**Data supplied:**
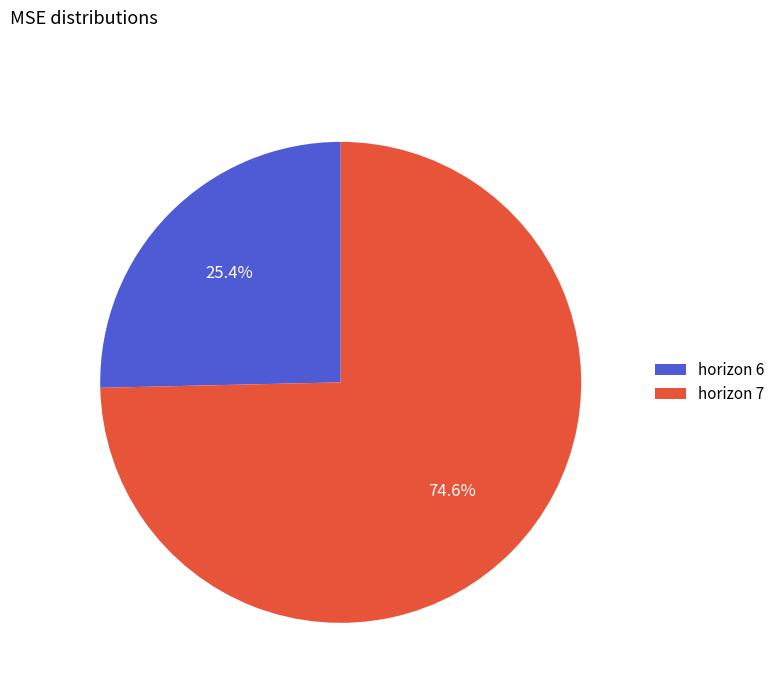

Which slice is the largest?

horizon 7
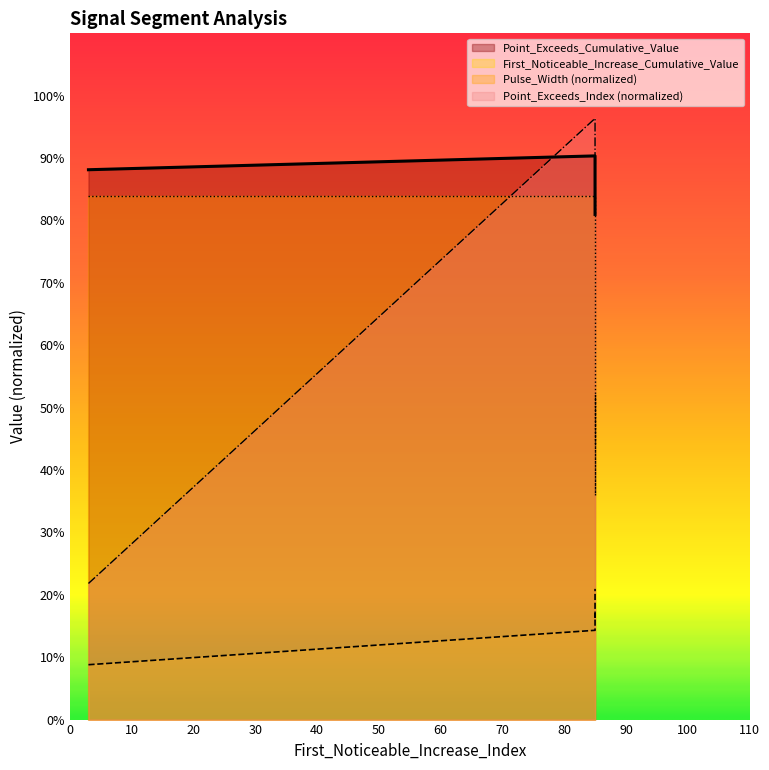

True or false: First_Noticeable_Increase_Cumulative_Value has a value of 0.3 at signal segment 3.

False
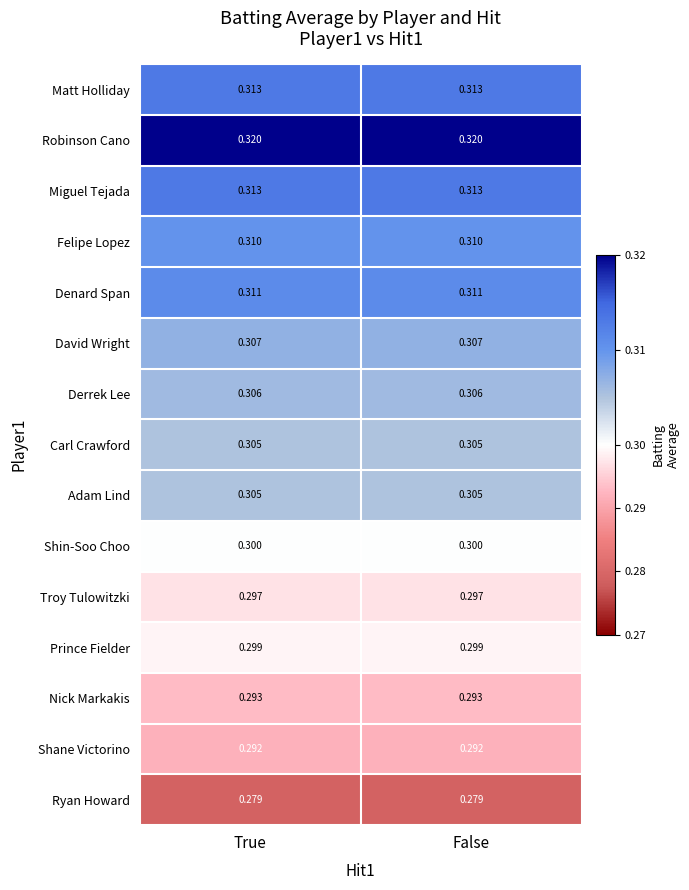

Which series has the largest total across all categories?

Robinson Cano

**Action item:** Rewrite all the lines above, substituting "biggest" for every occurrence of "largest" and leaving everything else unchanged. Omit the pictures from your answer.

**Written reply:**
Which slice is the biggest?

horizon 7

True or false: First_Noticeable_Increase_Cumulative_Value has a value of 0.3 at signal segment 3.

False

Which series has the biggest total across all categories?

Robinson Cano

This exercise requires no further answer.